Nature called so off I went to relieve myself. But my revelling in après-wee relief was cut short, however, when I gazed around the lavatory; confronted by a wall of Class War stickers. One said ‘NO HIPSTERS, NO YUPPIES, NO GENTRIFICATION, GET THE FUCK OUT’. An other, ‘HIPSTERS KILL ‘EM ALL’. I looked in the mirror and my blood turned icy cold. With a fierce beard and long dishevelled hair, I possessed two core stereotypes of what it is commonly considered to be effortfully counter-cultural. Will they tell me to get the fuck out?

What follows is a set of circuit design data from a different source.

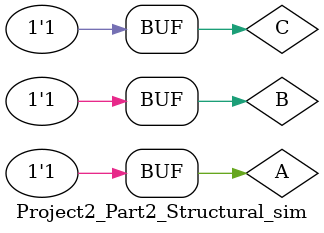
<source format=v>
`timescale 1ns / 1ps


module Project2_Part2_Structural_sim(

    );
    
    reg A, B, C;
    wire F1, F2;
    Project2_Part2_Structural UUT (A, B, C, F1, F2);
    initial begin
    A = 0; B = 0; C = 0; #100;
    A = 0; B = 0; C = 1; #100;
    A = 0; B = 1; C = 0; #100;
    A = 0; B = 1; C = 1; #100;
    A = 1; B = 0; C = 0; #100;
    A = 1; B = 0; C = 1; #100;
    A = 1; B = 1; C = 0; #100;
    A = 1; B = 1; C = 1; #100;
    end
endmodule

</source>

Convinced this was just an anarchic streak among a fanbase largely made up of Andy Burnham centre-left types, I risked it, boldly striding over to the heart, the cynosure, the nucleus of left-wing footballing ideology; the Scaffold, a stand it will surprise you to hear literally made from scaffolding – where dreams come true and equality is treasured over and above quality. For the football was of a dreadful standard. Out there Robbie Savage would have made everyone else look like Robbie Savage. When the ball every so often felt the grass beneath it, an FC Romania foot would put it away. Clapton FC were quite rightly trounced.

clapton fc

But the Ultras didn’t care and neither did I. The final result, or watching the game, were really the least of their concerns. For them, Clapton FC isn’t about football, it’s about supporting food-banks and refugees. On a deeper level, it’s about a camaraderie and brotherhood rooted in social conscience. An Italian fan, sad at the deportation of his friend, held aloft a picture of him throughout. A massive banner, reading ‘We Welcome Romanian Migrants’, dressed the sidelines, sharply opposed to the sentiments behind our government’s policy. One little boy, there with his family, got caught in the middle of an impromptu mosh, and like the Lion King, was saved by his dad who bravely jumped into the pack: and sadly perished. All game songs never stopped being sung, like ”Oh East London is wonderful – it’s full of pie, mash and Clapton!”. Beer swilling, vocal cords straining, fighting fascism with every sinew of their being. Oh, Clapton FC.